§ Task directions
All of the data below is to be copied again without changes.

§ Extracted information
○ ○ ○ ○ ○ ○ ○

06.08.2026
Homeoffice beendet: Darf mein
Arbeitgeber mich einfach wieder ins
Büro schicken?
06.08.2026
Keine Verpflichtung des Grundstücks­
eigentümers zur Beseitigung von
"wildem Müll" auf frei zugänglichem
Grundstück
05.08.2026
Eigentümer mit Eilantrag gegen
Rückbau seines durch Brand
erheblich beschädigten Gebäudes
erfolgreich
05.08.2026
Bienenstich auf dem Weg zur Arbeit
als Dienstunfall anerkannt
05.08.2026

○ ○ ○ ○ ○ ○ ○

§ Solution to this exercise
06.08.2026
Homeoffice beendet: Darf mein
Arbeitgeber mich einfach wieder ins
Büro schicken?
06.08.2026
Keine Verpflichtung des Grundstücks­
eigentümers zur Beseitigung von
"wildem Müll" auf frei zugänglichem
Grundstück
05.08.2026
Eigentümer mit Eilantrag gegen
Rückbau seines durch Brand
erheblich beschädigten Gebäudes
erfolgreich
05.08.2026
Bienenstich auf dem Weg zur Arbeit
als Dienstunfall anerkannt
05.08.2026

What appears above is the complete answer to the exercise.